“Fear thou not; for I am with thee: be not dismayed; for I am thy God: I will strengthen thee; yea, I will help thee; yea, I will uphold thee with the right hand of my righteousness.”

Isaiah 41:10

Words spoken to Isaiah centuries before Peter took that first step out of the wave-tossed boat onto the moving Sea of Galilee—fixed upon a single figure beyond the commotion. This true account of Peter’s miraculous feat is one of personal reflection for all of us.

The symbols portrayed in Matthew’s epic script (Matt 14) can deliver to the reader a simple sense of clarity and direction in life—especially when studied together with Paul’s descriptions of Faith found in Hebrews 11 and 12.

In Matthew’s account, Jesus fed the 5,000 and constrained the disciples to enter in a ship to cross the Sea of Galilee while he sent the multitude away. As Jesus then went up into a mountain to pray, the disciples remained on the water through the night until the wind became contrary, and the ship was tossed by the sea. It was in the early hours, just before dawn, that the Savior entered upon the waters of the sea on foot. The disciples, now amid wind and waves, saw the figure of Jesus upon the waters and cried out for fear. . .

The mortal journey we’ve all embarked upon can be likened to the situation the disciples found themselves in. We’ve likewise been constrained to a ship: a ship built for its time, constructed for its intended journey, and filled with a generation of planned occupants—one of which is you. A ship that will support its dwellers to persist upon the waters and waves of mortal life. We soon become very dependent upon the well-constructed ship—perhaps even cling to it in times of turbulent weather. We learn everything we can about the ship and how to operate it—in hopes to succeed in navigating the sea. It becomes a part of us as a people.

In moments of darkness, when the wind and sea are contrary, and we become disquieted by the perils of mortality, fear may be all we can feel. Like the disciples, we can become troubled, even deluded into thinking that our true source of hope is something else entirely.

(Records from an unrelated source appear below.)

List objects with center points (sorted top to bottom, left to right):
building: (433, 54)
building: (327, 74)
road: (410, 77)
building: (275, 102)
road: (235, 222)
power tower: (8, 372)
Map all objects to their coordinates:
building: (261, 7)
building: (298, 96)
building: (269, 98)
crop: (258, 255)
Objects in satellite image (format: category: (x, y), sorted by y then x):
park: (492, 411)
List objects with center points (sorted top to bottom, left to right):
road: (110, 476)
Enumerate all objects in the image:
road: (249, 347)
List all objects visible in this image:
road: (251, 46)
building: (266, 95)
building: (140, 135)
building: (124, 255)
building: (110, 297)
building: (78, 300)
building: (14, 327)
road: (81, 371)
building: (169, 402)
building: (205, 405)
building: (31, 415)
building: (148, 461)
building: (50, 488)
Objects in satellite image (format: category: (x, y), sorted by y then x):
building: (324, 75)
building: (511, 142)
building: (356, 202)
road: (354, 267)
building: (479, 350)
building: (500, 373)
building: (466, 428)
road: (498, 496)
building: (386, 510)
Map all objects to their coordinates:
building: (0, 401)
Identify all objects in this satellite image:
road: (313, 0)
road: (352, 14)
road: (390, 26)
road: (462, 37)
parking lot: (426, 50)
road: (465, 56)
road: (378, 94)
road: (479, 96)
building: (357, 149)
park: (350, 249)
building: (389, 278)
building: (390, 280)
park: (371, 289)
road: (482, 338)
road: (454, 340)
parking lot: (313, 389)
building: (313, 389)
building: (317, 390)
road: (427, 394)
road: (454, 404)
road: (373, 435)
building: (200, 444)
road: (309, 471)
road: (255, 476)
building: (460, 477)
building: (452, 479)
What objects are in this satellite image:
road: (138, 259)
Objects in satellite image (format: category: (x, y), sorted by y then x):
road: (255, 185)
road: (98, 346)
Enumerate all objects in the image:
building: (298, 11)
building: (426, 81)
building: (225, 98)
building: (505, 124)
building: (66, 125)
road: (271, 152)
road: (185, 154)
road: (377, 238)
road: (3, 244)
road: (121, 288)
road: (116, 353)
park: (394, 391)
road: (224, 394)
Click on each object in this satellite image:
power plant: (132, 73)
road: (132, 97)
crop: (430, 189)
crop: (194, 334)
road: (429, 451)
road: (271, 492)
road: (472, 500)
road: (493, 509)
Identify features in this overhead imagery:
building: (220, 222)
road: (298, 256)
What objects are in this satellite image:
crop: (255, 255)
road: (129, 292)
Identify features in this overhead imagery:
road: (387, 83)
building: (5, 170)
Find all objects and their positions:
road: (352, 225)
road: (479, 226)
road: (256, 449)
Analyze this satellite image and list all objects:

But in those early dim hours, the disciples were relieved to hear the familiar voice of Him—The source of hope. The one who watched from the shore as they were sent to sea. The one, who just hours before, filled a large multitude with the proverbial bread of life. A voice that beckons, “Come.”

And thus, Peter went to the Lord—with absolute faith in Him!

Do we have the courage of Peter? To step out onto the rolling sea? To let go of the ship? To leave the accepted and typical form of transportation and to walk by faith? Each of us are presented with our own “trial by faith” in this life and as with Peter, each step we take away from the boat, towards the Savior, proves the faith within us. Our lives then become a reverential homage of miracles and impossible feats—woven into a tapestry of steps or moments of great trial. We’ve already seen the numerous blankets of faith woven by previous shipmen (Hebrews 11). Our opportunity is to do likewise, and with each step we are drawn closer to the Savior—leaving behind us a legacy for future sailors and travelers to follow.

What’s important to remember is that none of us walk on water perfectly. We press through boisterous wind of contrary thought and doctrine along with vicissitudinal waves of mortal strife—both contending relentlessly for our attention. Our diversion to these precarious elements can subdue us of our faith and drown us in the depths of the sea. As Peter discovered in his journey across the water, when we lose sight of the Author of our Faith, we can quickly become subject to the vying forces around us, and have our faith become deposed by fear.

In such moments of darkness and calamity, we may sink to our knees with the same desperate plea uttered by Peter when he called to his Savior: “Lord, save me.” The hallowed hand of the Master is never far. We may slip, and we may stumble, but we are never lost when we look to him for help. He will help us up, he will complete our lack, and he will Finish our Faith.

And as the sun breaks forth over the morning horizon, he will lift us out of the despairing waters, we will feel the warmth of the light, and ultimately . . . the wind will cease.

“ . . . let us lay aside every weight, and the sin which doth so easily beset us, and let us run with patience the race that is set before us, looking unto Jesus the author and finisher of our faith; who for the joy that was set before him endured the cross, despising the shame, and is set down at the right hand of the throne of God.”